A Peace Treaty
BY Annie Waterman | March 22, 2012
Rajasthani desert artisans
Ancient civilizations, amulets, talismans, old ritual emblems, and matriarchal leaders inspire A Peace Treaty’s ever evolving collection of jewelry and accessories. This social enterprise continues to amaze in its innovation as each line of work helps to resuscitate generations-old, family-run crafts businesses at risk of extinction. They travel far and wide, creating employment opportunities for skilled artisans working in places of socio-political conflict. Their hand crafted accessories and apparel connects fashion with ancient tradition, inspired by ancient techniques throughout the Middle East, Europe and Africa.
A Peace Treaty's gorgeous scarves are not to be missed as the designs vary season to season. In Nepal, India and Pakistan, the team work with hand weavers, silk-screeners and block-printers in villages all over in addition to bringing dip-dyeing, sewing and printing work to widowed or disabled women. Featuring a small selection of limited edition pieces, the line called "Adire" is stunning. Inspired by vibrant West African prints, A Peace Treaty commissioned artisans to create special wood blocks for printing the negative form. The "Les Coeres" collection draws inspiration from the foothills of the Himalayas. The artisans work with playful, visual patterns that they hand-print onto the softest of cashmere. These are more than works of sheer beauty, but a way to raise awareness around these ancient, crafting traditions.
But it was their collection of camel bone jewelry that caught my eye. A Peace Treaty actively work with Rajasthani desert artisans to preserve ancient camel bone carving techniques. “Inspired by eastern jaunts of disco items from the 70’s”, A Peace Treaty employs desert artisan families to craft hand-carved, gold plated tribal brass pieces, using centuries-old techniques and recycled materials.” Designers Farah Malik and Dana Arbib have a way of seamlessly fusing the old with the new. The collection entitled 'Thar' consists of pieces that are reminiscent of the Thar gypsies’ ancient civilizations, and include items such as heirloom earrings and gorgeous amulets with protective openings.
The idea to work with rare camel bone came about after weeks of in-depth research. The team at A Peace Treaty began to notice the obliteration of this trade, beginning in the '70s. Due to the influx of resins and plastics in the marketplace, there has been little demand for arduous carving. This long lost tradition of camel bone jewelry dates back to the beginning of nomadic culture. Farah Malik, half of the design duo says, “Camel meat, milk, bone and leather have all been trade items and part of the way of life and culture of nomadic people in the desert. Traditionally, nomadic people throughout this area used all parts of the camel, therefore it was a highly sustainable practice to use the bone rather than discarding it to add to the landfills."

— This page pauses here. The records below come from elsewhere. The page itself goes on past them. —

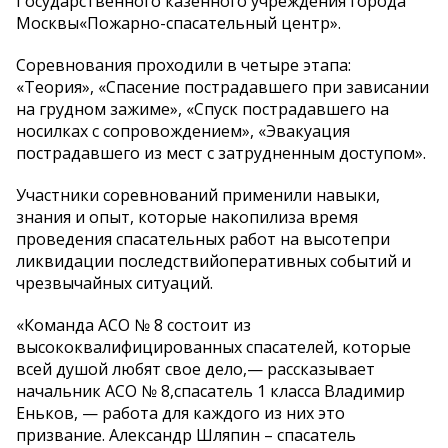
Государственного казенного учреждения города
Москвы«Пожарно-спасательный центр».
Соревнования проходили в четыре этапа:
«Теория», «Спасение пострадавшего при зависании
на грудном зажиме», «Спуск пострадавшего на
носилках с сопровождением», «Эвакуация
пострадавшего из мест с затрудненным доступом».
Участники соревнований применили навыки,
знания и опыт, которые накопилиза время
проведения спасательных работ на высотепри
ликвидации последствийоперативных событий и
чрезвычайных ситуаций.
«Команда АСО № 8 состоит из
высококвалифицированных спасателей, которые
всей душой любят свое дело,— рассказывает
начальник АСО № 8,спасатель 1 класса Владимир
Еньков, — работа для каждого из них это
призвание. Александр Шляпин – спасатель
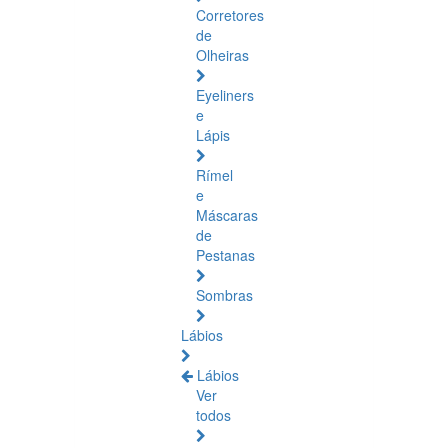
Corretores
de
Olheiras
Eyeliners
e
Lápis
Rímel
e
Máscaras
de
Pestanas
Sombras
Lábios
Lábios
Ver
todos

When asked about sourcing procedures, Farah relates it to a “word of mouth wild goose chase. Their commitment to the artisans goes beyond mere sourcing—they’ve engaged in their tradespeople and artisans in every step of the production process, from concept to market.” She adds, “It was nearly impossible to find bone carvers who were making any objects beyond the simple spoons or everyday ware.” This led them to journey to Rajasthan, where they did the groundwork in locating families and finding older generations to train their younger family members as a way to reinvest interest in the family trade.
Farah says, “The Thar are interested in us because our company is about building bridges across cultures and places where the artisans are caught in political volatility or the places are steeped in misperceptions (for US consumer audiences). We were also interested in this region because it has an arbitrary man-made border running through it. The Thar desert gypsy traditions are the same in Pakistan and in India but sadly the national boundary makes it seem that they are two different worlds. I'm Pakistani so I also had a personal mandate to work across the border with an old "foe." The irony is that while this project was seen as a pact in my mind I'm not being granted visas to return any longer!”
A Peace Treaty is dedicated to their mission despite the ongoing challenges they face with to customs and duty officials. “Customs come to the forefront has as agents have a real hard time categorizing the material… they are keen to believe that any high quality and exotic bone jewelry assumed is ivory. There is a lack of support from the industry and bureaucracy posed around the use and export of this material. Also cutting bone in larger shapes can be hard - since you have to find pieces that all allow for consistency. The fashion industry has been corrupted by machine made conveyor belt uniform goods and forget to judge goods by other markers and factors than just matching measurement, shape and color.” She adds, “In India, exporting the material has proven to be difficult because the authorities refuse to believe that we are not exporting cow bone. In the US, the authorities waste so much of our time making us get paperwork to prove that the material is not ivory. It is also touchy because some of the artisans that we work with to do our metalsmiths are Jain and they do not want to even touch the camel bone pieces when it comes time to finishing the final pieces (which are always half gold-plated brass and half bone)! There were so many groups' sensitivities having to be looked after that by the end of each production round and shipment I'd be ready for some major nurturing myself!” Despite the hurdles, they remain steadfast to their strict philosophy of returning traditional production back into the hands of its original artisans.